(Extracted page text data)
________________

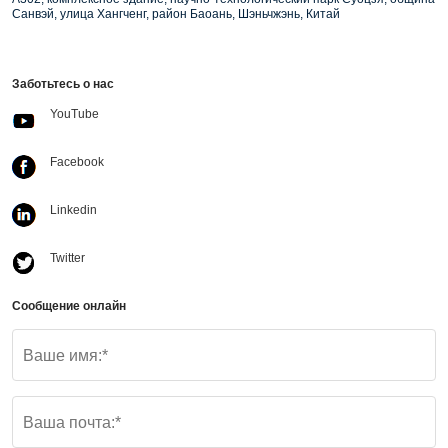
Санвэй, улица Хангченг, район Баоань, Шэньчжэнь, Китай
Заботьтесь о нас
YouTube
Facebook
Linkedin
Twitter
Сообщение онлайн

________________

(TO-DO ITEM)
Return each record above as it stands. Pictures stay out.

(REPLY)
Санвэй, улица Хангченг, район Баоань, Шэньчжэнь, Китай
Заботьтесь о нас
YouTube
Facebook
Linkedin
Twitter
Сообщение онлайн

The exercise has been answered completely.